Cumbersome as it is, Supreme Ruler gives me the option of doing what an actual President Trump would be wise to do: Put cabinet ministers who are more competent than myself in charge of almost every aspect of running the country. I tell State Department head Dan Johnson to focus on trade relations, because The Donald loves to make a deal. George Thompson, head of my Treasury, is given a standing order to increase taxes and aim for a balanced budget. Mostly because I know this wall is going to get expensive. Harold Burton—great guy, just the best Secretary of the Interior, really—is told to focus on profitable commodities.
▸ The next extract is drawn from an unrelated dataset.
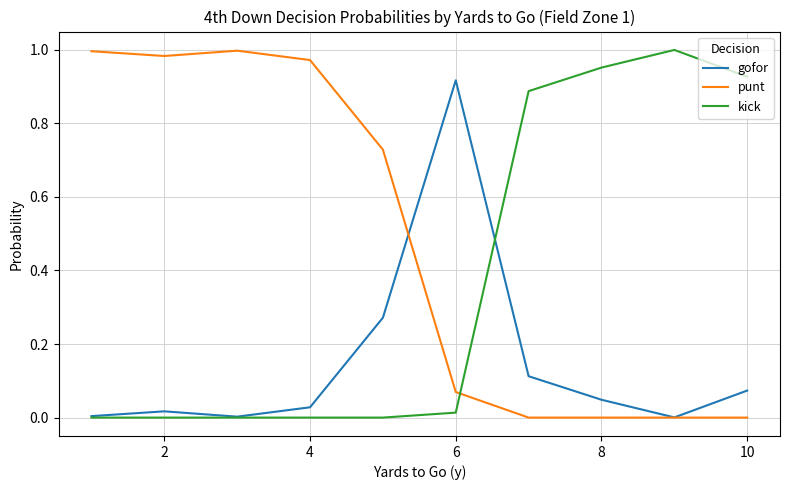

Which series has the largest total across all categories?

punt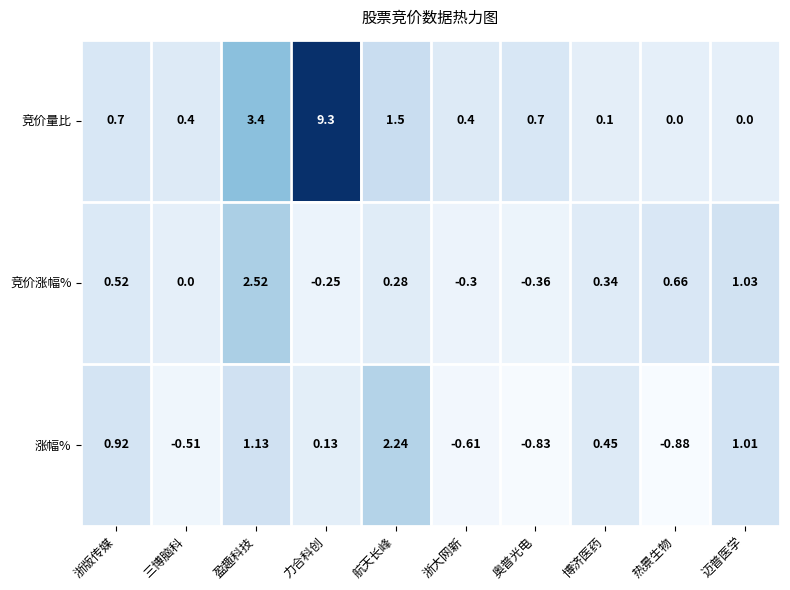

At how many categories does at least one series exceed 2?

3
I set my science focus to Military, so we can hopefully invent some kind of terrorist-hunting terminators or something, and my Joint Chiefs of Staff are told to increase military readiness.
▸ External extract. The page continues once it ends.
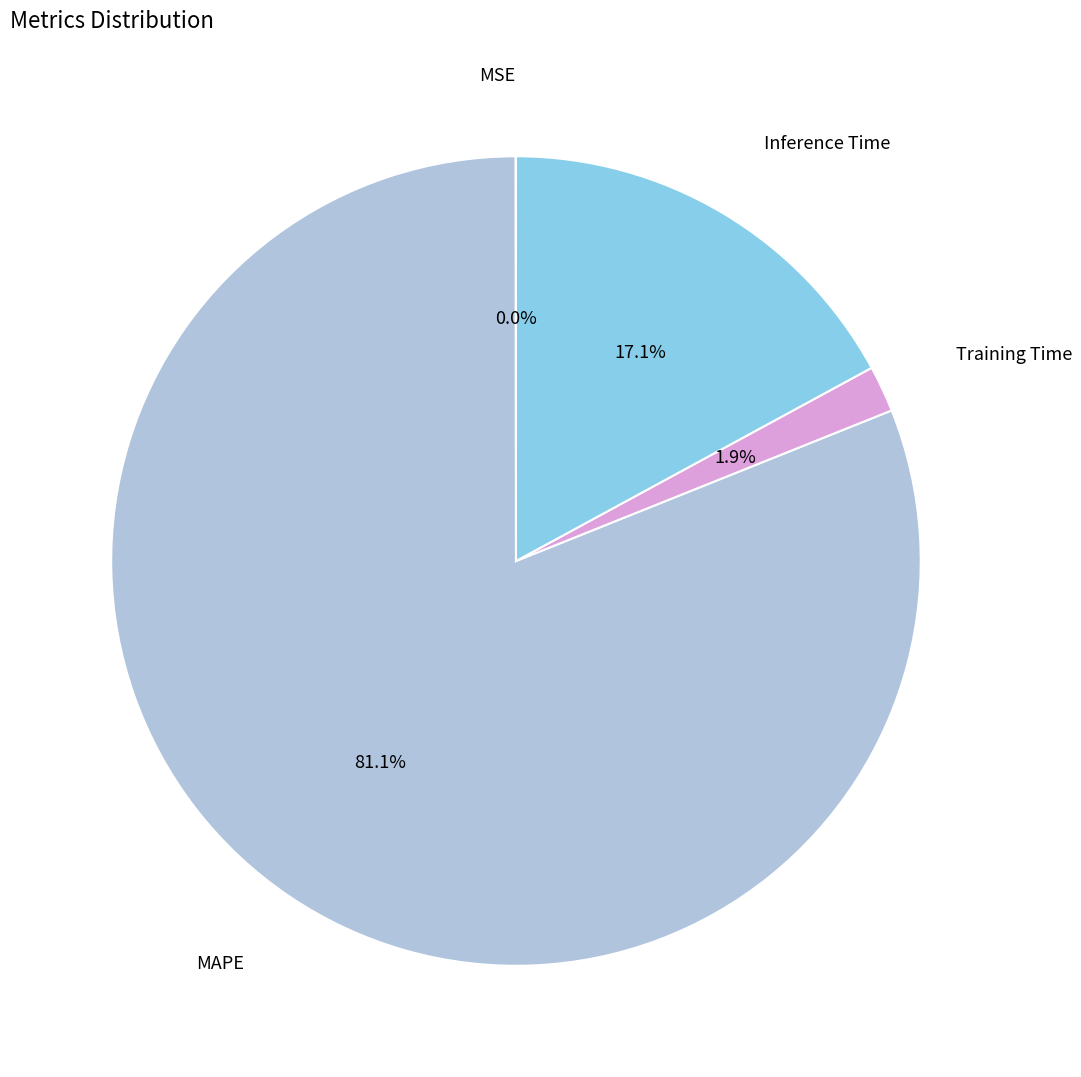

Does any single category account for the majority?

Yes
Part 1: Crusades and barricades
On my second day in office, work begins on the Wall That Was Promised, stretching from San Diego to Brownsville, Texas. Can the economy really support such a huge engineering project? I haven’t the slightest clue. That’s for my good friend George Thompson to worry about. The under-construction bulwark is represented on the map by a long chain of dollar signs arrayed neatly along the border. I believe this is the icon for all unfinished buildings in Supreme Ruler, but it’s also how I imagine Trump would want his wall to look from space if he had his druthers.
With wall-building underway, it’s time to go after ISIS with the full force of the US military. I ring my good pal Bashar al-Assad of Syria to negotiate for military access. He literally tells me to drop dead. Sad!
I could try to invade through friendlier Turkey and Kurdistan, but The Donald always deals from a position of strength. We won’t brook that kind of attitude from the likes of Assad. On my third day in office, the United States declares unilateral war on Syria.
I’m not quite sure how military invasions work yet, so I just mobilize all 1,600 of the United States’ inactive divisions, draw a box around them, and right-click on the Syrian capital. That should do the trick, right? Just to be safe, I launch a bunch of nuclear ICBMs. We’ve had those things sitting around for so long. It’s about time we used them for something.
On February 26, the first US ground forces arrive on the beaches. The Navy has been bombarding Tartus for a couple weeks, so they have a fairly clear path inland. It seems like the Syrian air force, for what it was, has already been removed from existence by our carrier-based fighters. Two days later, Damascus has fallen and by March 15, Assad has surrendered. We’re given a choice to Liberate, Colonize, or Annex the country. You know, it’s been a long time since a major, imperialist power set up a colony. I think it’s about time we bring that concept back.
American Syria is already looking to be the best Syria there ever was. By some fluke, toppling Assad also destroyed ISIS (possibly because they are modeled as a rebellion against Syria rather than a proper state), and we own what used to be their base of power. Two birds with one stone! USA! USA! But we’re not done yet. It’s about time to have a chat with our friend Kim Jong Un.
Once again, my very nuanced strategy involves selecting every unit I have and right-clicking on Pyongyang. It worked against Assad, didn’t it? Issuing the order causes the game to hang for a good, solid minute while my units sort out the finer details. It’s as if my general staff are collectively confirming: “Wait, are you freaking serious?” Do I look like a joker to you? Okay, don’t answer that.
As I wait for my troops to arrive for Korean War 2: Korea Harder, I open the geopolitical notification window to find that my imperialism has inspired some copycats. Putin has outright conquered Estonia, and China is simultaneously at war with Japan and Mongolia. Isn’t Estonia in NATO? I think we were maybe supposed to protect them. Did we get a memo about that or anything? I don’t know. Too late to cry over spilled leivasupp at this point.